During the Trump administration, the NLRB reversed the Browning-Ferris standard via a final rule, and it required a putative joint employer to “possess and exercise . . . substantial direct and immediate control” over essential terms and conditions of employment to determine that status. The new October 26, 2023 rule rescinds the Trump-era board’s standard and “makes extreme and troubling changes to Board law,” as Member Marvin Kaplan states in his dissent to the new rule.

Joint employment is where two or more employers control the essential terms and conditions of employment for the same employees. The rule makes it easier for the NLRB to declare joint employment status exists in business relationships where it traditionally doesn’t, like franchising, contracting, and supply chains.

The U.S. Chamber of Commerce and a coalition of business groups filed a lawsuit against the National Labor Relations Board (NLRB) in the U.S. District Court for the Eastern District of Texas over its new joint employer rule.

The rule makes it easier for the agency to declare joint employment status exists in business relationships where it traditionally doesn’t, like franchising, contracting, and supply chains.

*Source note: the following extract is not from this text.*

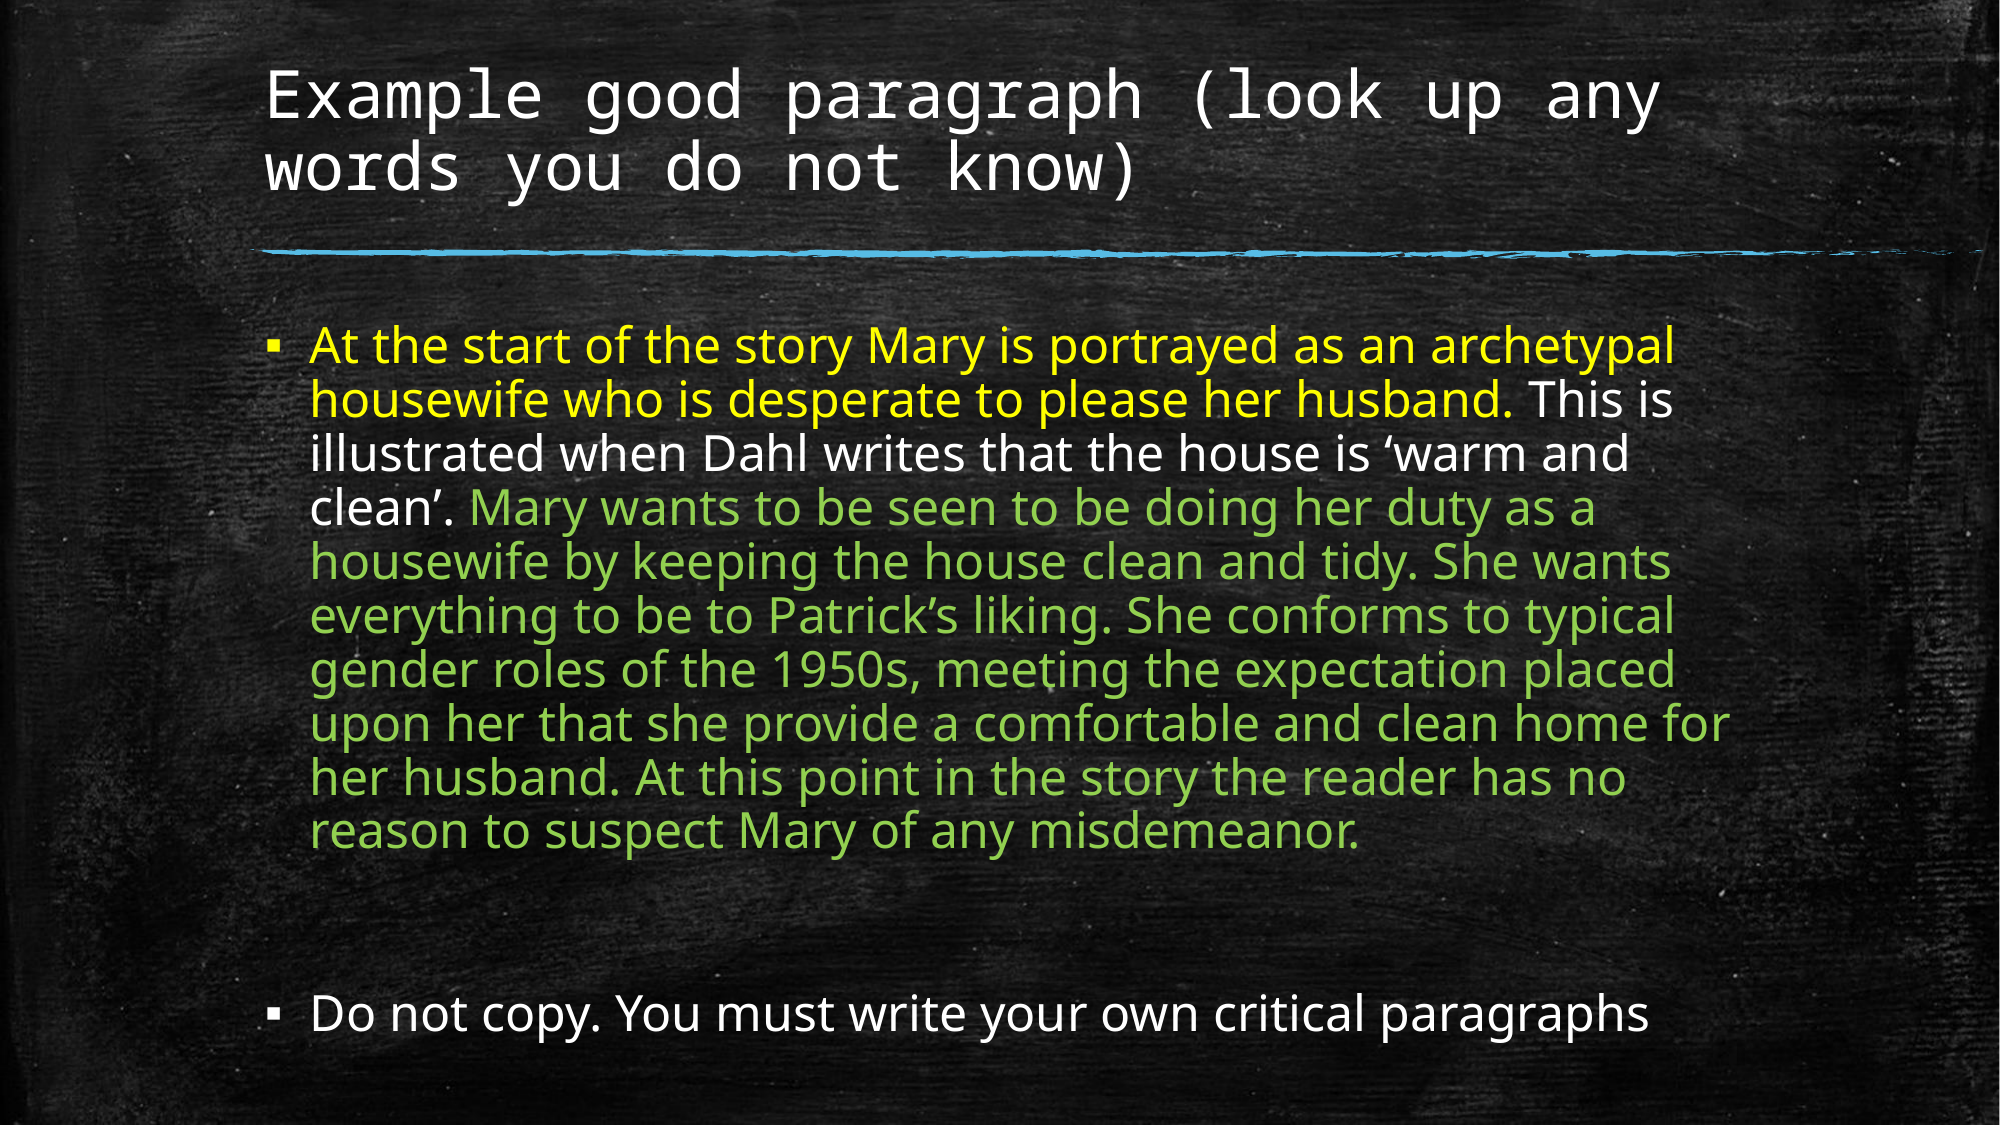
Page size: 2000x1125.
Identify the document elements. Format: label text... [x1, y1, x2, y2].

picture [0, 0, 2000, 1125]
title Example good paragraph (look up any words you do not know) [249, 45, 1750, 213]
list At the start of the story Mary is portrayed as an archetypal housewife who is desperate to please her husband. This is illustrated when Dahl writes that the house is ‘warm and clean’. Mary wants to be seen to be doing her duty as a housewife by keeping the house clean and tidy. She wants everything to be to Patrick’s liking. She conforms to typical gender roles of the 1950s, meeting the expectation placed upon her that she provide a comfortable and clean home for her husband. At this point in the story the reader has no reason to suspect Mary of any misdemeanor. Do not copy. You must write your own critical paragraphs [249, 312, 1750, 1013]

It upends a longstanding precedent by broadening liability for employers and enabling unions to organize across companies rather than store by store. Many companies could find themselves facing liability for workers they don’t employ and workplaces they don’t actually control.

The Chamber is joined by co-plaintiffs: the American Hotel and Lodging Association, Associated Builders and Contractors, Associated General Contractors of America, Coalition for a Democratic Workplace, International Franchise Association, Longview Chamber of Commerce, National Retail Federation, National Association of Convenience Stores, Restaurant Law Center, Texas Association of Business, and Texas Restaurant Association.

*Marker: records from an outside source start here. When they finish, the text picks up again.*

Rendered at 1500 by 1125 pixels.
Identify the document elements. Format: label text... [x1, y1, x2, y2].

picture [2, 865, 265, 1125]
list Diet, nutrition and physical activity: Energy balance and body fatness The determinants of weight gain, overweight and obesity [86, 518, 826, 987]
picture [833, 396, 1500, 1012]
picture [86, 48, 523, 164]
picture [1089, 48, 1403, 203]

According to the Chamber of Commerce “If the rule is allowed to go into effect, it will have far-reaching consequences for businesses of all sizes. A previously expanded joint employer rule was in place from 2015 to 2017 and cost franchise businesses, a majority of which are small businesses, $33 billion per year. That resulted in 376,000 lost job opportunities and led to 93% more lawsuits.”

The new rule was set to take effect March 11, 2024 after two delays. Prior to the effective date, the Chamber of Commerce had a major victory as the court granted their motion for summary judgment in the case, finding that the Board’s reach “exceeds the bounds of the common law and is thus contrary to law.” The judge also held the Board’s rescission of the 2020 rule arbitrary and capricious and reinstated the 2020 rule that requires “direct and immediate control” over the essential terms and conditions of employment of another entity to establish joint-employer status.

The final Judgment of the Court in U.S. Chamber of Commerce et al. v. NLRB et al., No. 6:23-cv-0055 was entered on March 8, 2024. “It is declared that enforcement against plaintiffs or their members of the rule issued by the National Labor Relations Board on October 27, 2023, entitled Standard for Determining Joint Employer Status, 88 Fed. Reg. 73,946, would be contrary to law as to the rule’s addition of a new 29 C.F.R. § 103.40 and arbitrary and capricious as to its removal of the existing 29 C.F.R. § 103.40 (2020). In both respects, the rule is hereby vacated.”

The decision in the lawsuit filed by the Chamber of Commerce sets the stage for an appeal to the US Court of Appeals for the Fifth Circuit, which is known for politically conservative rulings.

In another pending case on this new rule, the Service Employees International Union filed a petition for review of the new rule in the D.C. Circuit, Case No. 23-1309 last November. SEIU is asserting that the new rule on the ground that the Rule was not broad enough..

The U.S. Chamber of Commerce and a number of other employer groups have filed documents as intervenor in the SEIU action. it has asked “the Court to hold these proceedings in abeyance pending the resolution of any appeal of the final judgment entered in Chamber of Commerce of the United States of America v. NLRB,” which vacated the rule challenged in the SEUI petition. The D.C. Circuit has not ruled on this motion, and briefing of the issue remains in progress by the parties.

In addition to these two pending cases, Congress is advancing a Congressional Review Act resolution to block the rule, even though the lawmakers’ effort faces a veto by President Joe Biden. Last January, the House the House passed H.J. Res. 98, a Congressional Review Act resolution by a bipartisan vote of 206 to 177,that will nullify the National Labor Relation Board’s (NLRB) joint employer rule,

The legislative process has now moved to the US Senate where a vote is expected later this year.